# YOUR GOAL:
Rewrite all of the lines below as a numbered list, skipping any blank lines. Omit the pictures from your list.

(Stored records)
-- Start --
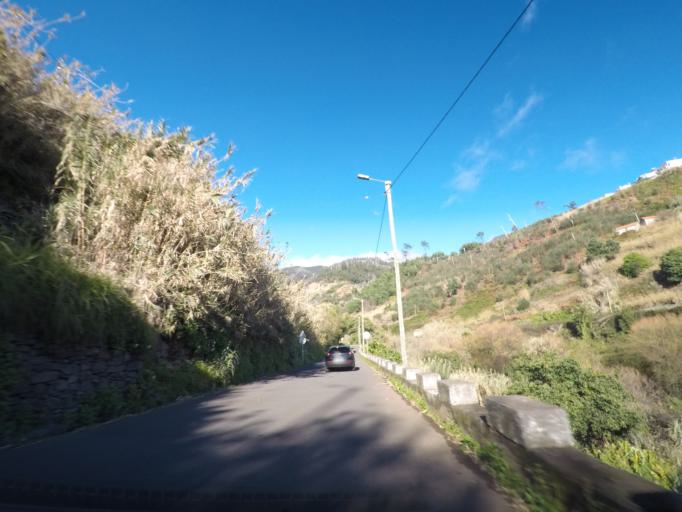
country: PT
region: Madeira
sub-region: Calheta
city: Arco da Calheta
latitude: 32.7311
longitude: -17.1536
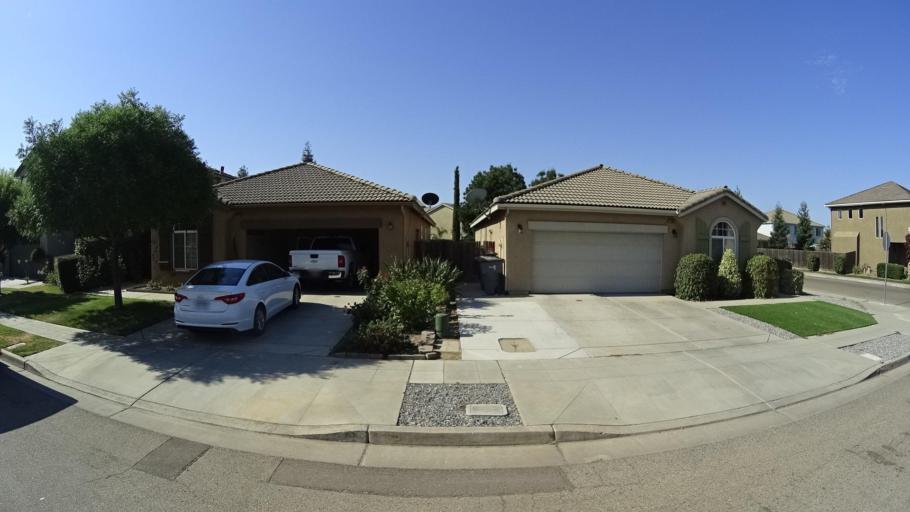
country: US
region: California
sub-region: Fresno County
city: Tarpey Village
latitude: 36.7816
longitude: -119.6593
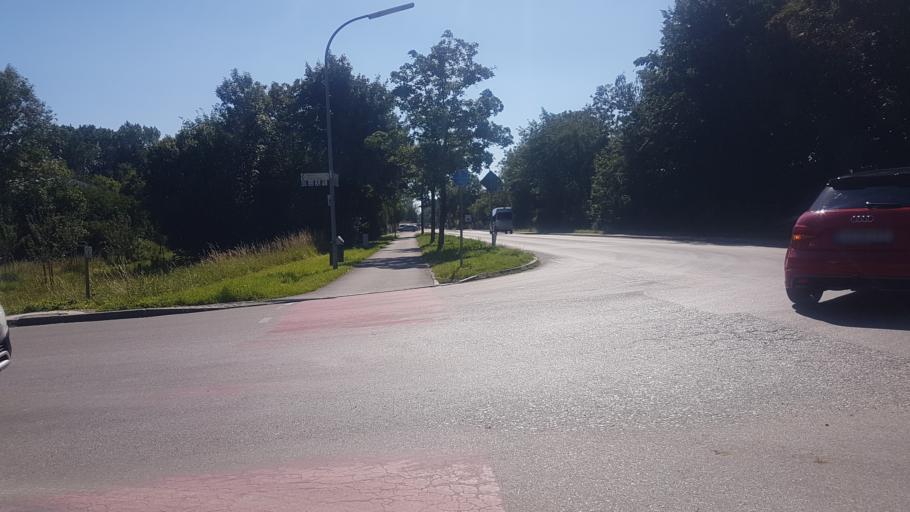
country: DE
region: Bavaria
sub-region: Upper Bavaria
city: Bergheim
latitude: 48.7377
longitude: 11.2259
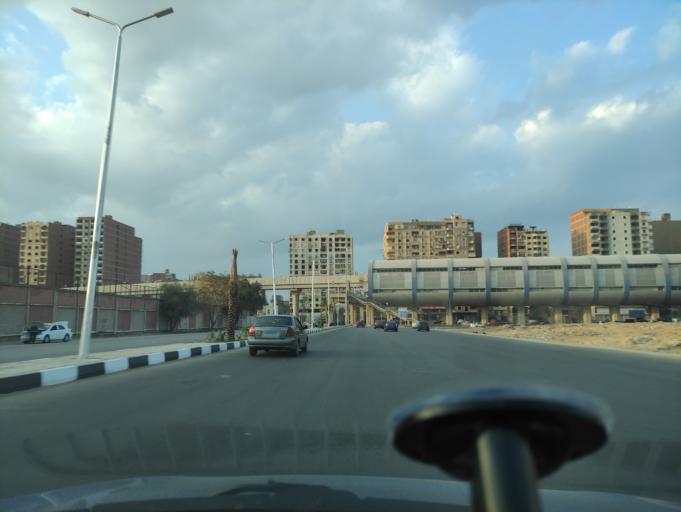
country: EG
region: Muhafazat al Qalyubiyah
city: Al Khankah
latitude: 30.1264
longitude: 31.3603
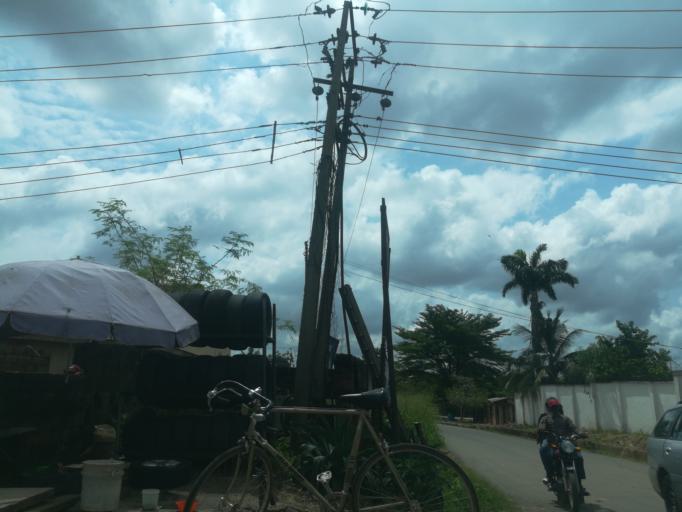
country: NG
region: Oyo
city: Ibadan
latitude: 7.3658
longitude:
-- End --
# ANSWER:
1. country: PT
2. region: Madeira
3. sub-region: Calheta
4. city: Arco da Calheta
5. latitude: 32.7311
6. longitude: -17.1536
7. country: US
8. region: California
9. sub-region: Fresno County
10. city: Tarpey Village
11. latitude: 36.7816
12. longitude: -119.6593
13. country: DE
14. region: Bavaria
15. sub-region: Upper Bavaria
16. city: Bergheim
17. latitude: 48.7377
18. longitude: 11.2259
19. country: EG
20. region: Muhafazat al Qalyubiyah
21. city: Al Khankah
22. latitude: 30.1264
23. longitude: 31.3603
24. country: NG
25. region: Oyo
26. city: Ibadan
27. latitude: 7.3658
28. longitude:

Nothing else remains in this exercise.